(Stored dataset entries)
________

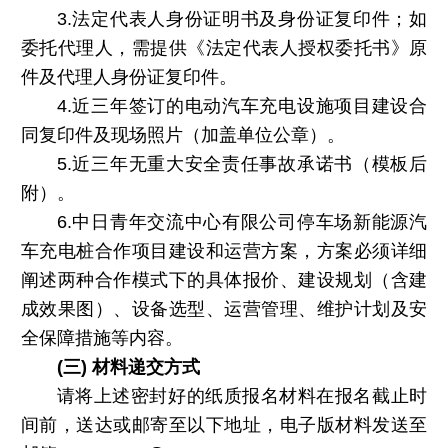
3.法定代表人身份证明书及身份证复印件；如
委托代理人，需提供《法定代表人授权委托书》原
件及代理人身份证复印件。
4.近三年签订的电动汽车充电设施项目建设合
同复印件及现场照片（加盖单位公章）。
5.近三年无重大安全责任事故承诺书（模板后
附）。
6.中日青年交流中心有限公司停车场新能源汽
车充电桩合作项目建设和运营方案，方案必须详细
阐述两种合作模式下的具体报价、建设规划（含建
成效果图）、设备选型、运营管理、维护计划及安
全保障措施等内容。
(三) 材料递交方式
请将上述密封好的纸质报名材料在报名截止时
间前，送达或邮寄至以下地址，电子版材料发送至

________

Format the text lines from the entries as a numbered list, one line per item, with blank lines dropped and the pictures left out.

• _RESPONSE AREA_:
1. 3.法定代表人身份证明书及身份证复印件；如
2. 委托代理人，需提供《法定代表人授权委托书》原
3. 件及代理人身份证复印件。
4. 4.近三年签订的电动汽车充电设施项目建设合
5. 同复印件及现场照片（加盖单位公章）。
6. 5.近三年无重大安全责任事故承诺书（模板后
7. 附）。
8. 6.中日青年交流中心有限公司停车场新能源汽
9. 车充电桩合作项目建设和运营方案，方案必须详细
10. 阐述两种合作模式下的具体报价、建设规划（含建
11. 成效果图）、设备选型、运营管理、维护计划及安
12. 全保障措施等内容。
13. (三) 材料递交方式
14. 请将上述密封好的纸质报名材料在报名截止时
15. 间前，送达或邮寄至以下地址，电子版材料发送至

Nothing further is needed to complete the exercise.